Ce livre a été couronné par le Prix Biguet 2006 de l’Académie française.

Jamais, sans doute, un auteur philosophique aura été l’objet d’appréciations aussi opposées. Dire de Heidegger qu’il est un nazi n’est pas proférer n’importe quelle accusation. La bibliographie de l’auteur devrait être « sanctionnée » d’une manière ou d’une autre. L’ampleur des crimes dont il se serait rendu complice est en effet telle qu’on voit mal, sinon en basculant dans la banalisation et la légitimation des technologies d’extermination, comment un tel écrivain pourrait demeurer au panthéon des philosophes.

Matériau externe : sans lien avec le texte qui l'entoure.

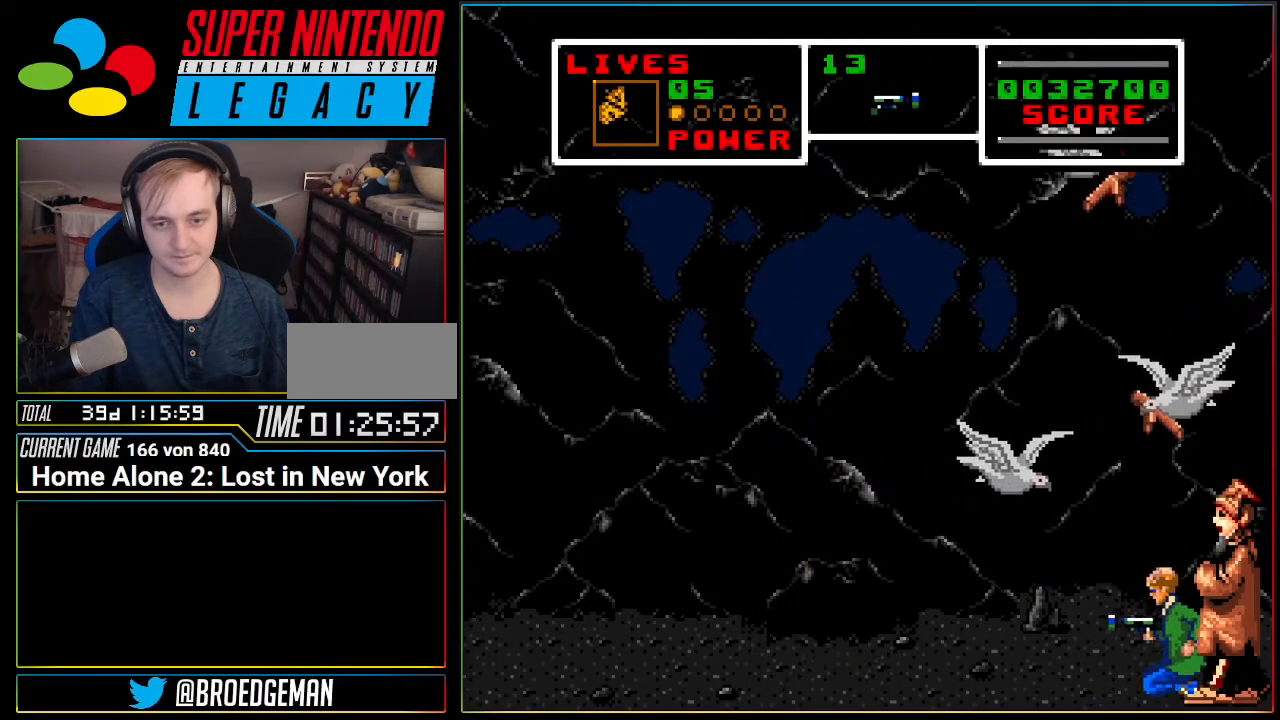
{"buttons": ["DPAD_DOWN", "DPAD_LEFT"], "events": []}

Le prix de l’Académie française, attribué en 2006 à  l’ouvrage de Maxence Caron, que je ne me suis pas encore procuré est aussi, de fait,  une réponse à « l’éradicateur » et au « calomniateur » Emmanuel Faye.

Ce n’est pas l’événement lui-même, ayant fait mienne l’hypothèse de Faye d’un Heidegger « introducteur du nazisme dans la philosophie » qui me trouble mais bien la gravité des questions que pose cette invraisemblable, mais aussi douleureuse situation. 

Je rappelle, avant d’aller plus loin dans l’analyse de cette publicité des éditions du Cerf, les trois principaux « Heidegger » qui sont mis en scène, avec un relief variable, depuis la dernière guerre mondiale.

H1. Le premier Heidegger s’est gravement trompé en 1933. Il a commis la lourde faute d’apporter son soutien à l’hitlérisme notamment en acceptant une charge rectorale, charge dont il attendait qu’elle lui permette de réformer l’université allemande. La démission du rectorat de 1934 est la preuve que Heidegger a surtout péché par opportunisme puisque son geste fait la démonstration de l’incompatibilité entre sa pensée, ses vues politiques concernant l’université et le nazisme. La signification de rupture de cette décision est soutenue par des réflexions qui creuseraient à ce point le fossé entre l’hitlérisme et l’heideggerisme que le philosophe aurait habilement tiré parti de sa stature pour déployer prudemment et discrétement une activité de « résistance spirituelle ».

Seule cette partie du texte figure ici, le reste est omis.